More Than You Wanted to Know PDF Author: Omri Ben-Shahar
Publisher: Princeton University Press
ISBN: 0691161704
Category : Law
Languages : en
Pages : 239

Book Description
How mandated disclosure took over the regulatory landscape—and why it failed Perhaps no kind of regulation is more common or less useful than mandated disclosure—requiring one party to a transaction to give the other information. It is the iTunes terms you assent to, the doctor's consent form you sign, the pile of papers you get with your mortgage. Reading the terms, the form, and the papers is supposed to equip you to choose your purchase, your treatment, and your loan well. More Than You Wanted to Know surveys the evidence and finds that mandated disclosure rarely works. But how could it? Who reads these disclosures? Who understands them? Who uses them to make better choices? Omri Ben-Shahar and Carl Schneider put the regulatory problem in human terms. Most people find disclosures complex, obscure, and dull. Most people make choices by stripping information away, not layering it on. Most people find they can safely ignore most disclosures and that they lack the literacy to analyze them anyway. And so many disclosures are mandated that nobody could heed them all. Nor can all this be changed by simpler forms in plainer English, since complex things cannot be made simple by better writing. Furthermore, disclosure is a lawmakers' panacea, so they keep issuing new mandates and expanding old ones, often instead of taking on the hard work of writing regulations with bite. Timely and provocative, More Than You Wanted to Know takes on the form of regulation we encounter daily and asks why we must encounter it at all.

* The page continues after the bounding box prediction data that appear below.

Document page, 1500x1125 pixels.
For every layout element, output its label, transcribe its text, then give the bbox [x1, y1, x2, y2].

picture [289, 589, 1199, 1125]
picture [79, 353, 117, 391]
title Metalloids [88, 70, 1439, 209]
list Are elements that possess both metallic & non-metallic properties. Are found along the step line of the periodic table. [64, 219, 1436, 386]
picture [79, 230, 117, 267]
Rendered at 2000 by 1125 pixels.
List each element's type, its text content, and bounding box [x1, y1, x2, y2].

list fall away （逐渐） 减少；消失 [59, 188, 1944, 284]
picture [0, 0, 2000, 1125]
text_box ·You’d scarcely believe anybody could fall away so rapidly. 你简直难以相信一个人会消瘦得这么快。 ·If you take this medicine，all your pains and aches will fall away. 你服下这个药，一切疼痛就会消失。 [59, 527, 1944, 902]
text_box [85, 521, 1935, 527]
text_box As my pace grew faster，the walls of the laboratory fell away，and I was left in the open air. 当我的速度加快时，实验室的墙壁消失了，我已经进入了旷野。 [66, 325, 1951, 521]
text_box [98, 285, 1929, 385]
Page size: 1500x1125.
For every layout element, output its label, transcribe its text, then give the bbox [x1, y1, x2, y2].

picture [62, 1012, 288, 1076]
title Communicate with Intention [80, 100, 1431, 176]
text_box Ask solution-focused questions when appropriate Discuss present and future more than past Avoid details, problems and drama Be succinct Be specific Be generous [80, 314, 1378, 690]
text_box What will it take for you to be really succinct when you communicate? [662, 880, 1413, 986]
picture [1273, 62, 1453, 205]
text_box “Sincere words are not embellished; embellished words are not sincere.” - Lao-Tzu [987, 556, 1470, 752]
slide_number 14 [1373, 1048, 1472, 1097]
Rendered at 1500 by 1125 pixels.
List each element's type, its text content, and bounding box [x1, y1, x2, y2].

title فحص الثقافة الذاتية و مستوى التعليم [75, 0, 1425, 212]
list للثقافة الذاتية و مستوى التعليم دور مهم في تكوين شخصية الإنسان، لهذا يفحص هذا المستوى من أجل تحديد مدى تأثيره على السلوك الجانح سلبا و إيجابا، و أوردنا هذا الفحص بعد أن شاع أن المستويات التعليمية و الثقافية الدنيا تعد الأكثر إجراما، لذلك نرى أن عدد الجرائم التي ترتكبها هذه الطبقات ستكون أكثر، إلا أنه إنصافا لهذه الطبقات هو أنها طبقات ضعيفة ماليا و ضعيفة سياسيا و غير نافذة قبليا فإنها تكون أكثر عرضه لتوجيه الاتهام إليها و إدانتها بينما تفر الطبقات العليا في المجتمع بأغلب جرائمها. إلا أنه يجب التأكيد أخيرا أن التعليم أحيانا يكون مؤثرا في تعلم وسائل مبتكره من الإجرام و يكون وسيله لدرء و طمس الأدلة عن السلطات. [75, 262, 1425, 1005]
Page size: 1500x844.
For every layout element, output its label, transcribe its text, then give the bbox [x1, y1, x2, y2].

The Effects of Corporate Reputation and Compensation Disclosure on Investor Judgments

The Effects of Corporate Reputation and Compensation Disclosure on Investor Judgments PDF Author: Poh-Sun Seow
Publisher:
ISBN:
Category :
Languages : en
Pages : 34

Book Description
Regulators have increased the disclosure requirements of top executives as part of corporate governance reform. This study examines how trust arising from a firm's corporate reputation will interact with top executive compensation disclosure to influence investor judgments. This study used a 2 X 2 between subjects experimental design, with corporate reputation (good versus bad) and pay ratio (high versus low) as independent variables to test the hypotheses. The key findings show that if the firm with a good corporate reputation discloses a high pay ratio, participants punished the good reputation firm more than the bad reputation firm, demonstrating a negative violation of expectations. On the other hand, if the firm with a bad corporate reputation discloses a low pay ratio, participants rewarded the bad reputation firm more than the good reputation firm, demonstrating a positive violation of expectations. The results of this study may be limited by its particular circumstances of corporate reputation and compensation disclosure, making generalizations of the findings to other settings difficult.